Первым делом скорая приезжает по звонкам с улицы
Каждый день в Москве работает 1121 бригада. На всю нашу смену приходится примерно 9000 звонков в день. А еще в Москве существует закон о массовых мероприятиях, на которых по закону должны дежурить бригады. Большие концерты, футбол и все такое прочее. Нам каждый день дают план, сколько машин и где должно стоять. Ну мало ли что на этих мероприятиях может случиться? Так что система в принципе оправданная.
В пиковые часы машин может не хватать — и мы расставляем приоритеты. Сначала идут вызовы первой срочности — это главным образом вся улица. Метро, офисы, любые общественные места — сюда тоже едем в первую очередь. Потом дети, беременные. Отравления, попытки суицида. Каждый день у нас психотропные, каждый день наркоманы! А вот бабушка, у которой сердце болит и которая нам звонит каждый день несколько раз, может немножко подождать. Есть у нас такие постоянные клиенты.
Все спрашивают, когда приедет скорая, но мы не говорим. Стараемся прислать бригаду побыстрее, а там мало ли что — зачем обнадеживать. Когда люди нервничают, кричат, пытаемся разговаривать спокойно. Понятно, что многие звонят в 03 для своих близких — и поэтому волнуются. С ними надо быть вежливыми, но разговаривать потверже.
Диспетчеры действуют по алгоритму и не дают советов
Мы не должны давать советов, что человеку делать, пока мы едем. Мы не должны ставить диагноз. Наша работа — в том, чтобы быстро составить повод к вызову на основании того, что говорит больной. Поэтому здесь работают только люди с медицинским образованием. Существует определенный алгоритм, в компьютере есть опросник. Например, звонят с температурой. И вот мы дальше выясняем — живот болит? Дышать трудно? Ну и так далее. Что делать с пьяными — тут уже сложнее. Как правило, все равно присылаем бригаду, не разбираемся по телефону, ему плохо оттого, что он пьяный — или с сердцем плохо. Но если человек просто пьяный, то не поедем. Пусть звонят в наркологическую.

• • • • • • •

▸ Что сделать 1
Изложите содержание текста о работе диспетчеров скорой помощи в двух предложениях.
▸ Что сделать 2
Допишите следующую часть текста о работе диспетчеров скорой помощи, начав сразу после его последнего предложения.

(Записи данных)
• • • • • • •

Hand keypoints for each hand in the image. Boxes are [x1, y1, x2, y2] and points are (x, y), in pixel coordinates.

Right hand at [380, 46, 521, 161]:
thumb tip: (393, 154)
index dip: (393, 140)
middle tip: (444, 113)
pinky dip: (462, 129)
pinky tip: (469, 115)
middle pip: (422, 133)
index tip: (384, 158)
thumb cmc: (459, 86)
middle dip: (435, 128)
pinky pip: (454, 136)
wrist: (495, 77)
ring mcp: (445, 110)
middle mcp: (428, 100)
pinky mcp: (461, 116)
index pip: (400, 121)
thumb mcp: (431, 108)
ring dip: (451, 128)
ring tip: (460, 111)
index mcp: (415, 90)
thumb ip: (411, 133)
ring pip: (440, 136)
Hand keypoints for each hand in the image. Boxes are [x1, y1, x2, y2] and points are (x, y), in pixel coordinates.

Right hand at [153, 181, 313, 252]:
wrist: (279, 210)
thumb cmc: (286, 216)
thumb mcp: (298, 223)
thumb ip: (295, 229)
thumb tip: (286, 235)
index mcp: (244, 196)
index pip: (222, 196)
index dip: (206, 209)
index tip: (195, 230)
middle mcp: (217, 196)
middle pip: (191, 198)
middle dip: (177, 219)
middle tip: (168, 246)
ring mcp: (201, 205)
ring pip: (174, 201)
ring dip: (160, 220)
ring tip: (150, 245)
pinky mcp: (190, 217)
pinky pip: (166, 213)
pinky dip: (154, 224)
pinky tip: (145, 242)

• • • • • • •

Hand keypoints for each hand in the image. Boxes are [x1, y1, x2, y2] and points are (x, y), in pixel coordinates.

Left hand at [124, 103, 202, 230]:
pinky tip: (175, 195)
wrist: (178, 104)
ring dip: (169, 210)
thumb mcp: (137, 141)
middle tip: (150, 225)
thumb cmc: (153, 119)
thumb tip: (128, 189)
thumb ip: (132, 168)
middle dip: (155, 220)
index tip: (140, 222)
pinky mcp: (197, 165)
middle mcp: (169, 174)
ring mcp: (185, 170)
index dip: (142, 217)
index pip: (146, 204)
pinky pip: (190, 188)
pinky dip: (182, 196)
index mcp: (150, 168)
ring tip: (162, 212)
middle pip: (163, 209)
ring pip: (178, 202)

• • • • • • •

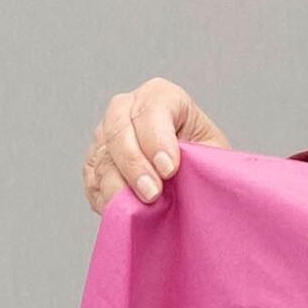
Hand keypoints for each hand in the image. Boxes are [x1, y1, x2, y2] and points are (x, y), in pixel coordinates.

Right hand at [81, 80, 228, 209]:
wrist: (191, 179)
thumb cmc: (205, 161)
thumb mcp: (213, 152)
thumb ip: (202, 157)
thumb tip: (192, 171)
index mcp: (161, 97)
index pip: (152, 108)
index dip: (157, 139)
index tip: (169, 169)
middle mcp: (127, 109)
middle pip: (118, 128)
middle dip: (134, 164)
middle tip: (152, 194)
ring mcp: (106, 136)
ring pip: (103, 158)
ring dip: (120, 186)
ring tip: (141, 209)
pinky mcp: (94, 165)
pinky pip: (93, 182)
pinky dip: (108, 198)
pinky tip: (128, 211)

• • • • • • •

▸ Ответ 1
Когда в пиковые часы в Москве не хватает машин, диспетчеры скорой помощи расставляют приоритеты: сначала бригады едут на вызовы с улицы и из общественных мест, затем к детям и беременным, а постоянным звонящим приходится подождать. Диспетчеры не дают советов и не ставят диагноз, а составляют повод к вызову по алгоритму с опросником в компьютере, и если человек просто пьян, бригаду к нему не отправляют.

▸ Ответ 2
В основном все просто говорят: «Мне плохо». Но кое-кто сам у себя начинает что-то диагностировать. «Доктора Хауса» я не смотрела, но знаю, что там есть много всего про волчанку. Нам тоже, бывает, звонят с волчанкой.
Моя смена была и во время взрыва на «Пушкинской», и в Домодедово. В моменты катастроф и больших аварий мы не проверяем информацию по новостям. Мы мгновенно отправляем первую бригаду, потом выясняем подробности. Да и разобраться с чужих слов невозможно — паника идет, никто толком ничего не знает. Первая бригада выезжает и докладывает обстановку, сколько надо машин. Мы должны это как-то оценить — допустим, если самолет совершает аварийную посадку, ты исходишь из того, сколько в самолете человек может быть.
Вообще, мне кажется, что сейчас дела с оказанием первой помощи среди населения обстоят не очень. Никто не понимает, как выглядят первые признаки инсульта, мало кто соображает, что делать, если током дернуло. Что обычно делают — ну таблетку дадут, куртку расстегнут, подуют, попить поднесут, положат, но что делать — мало кто понимает. Но страна у нас при этом сочувствующая, даже очень сердобольная.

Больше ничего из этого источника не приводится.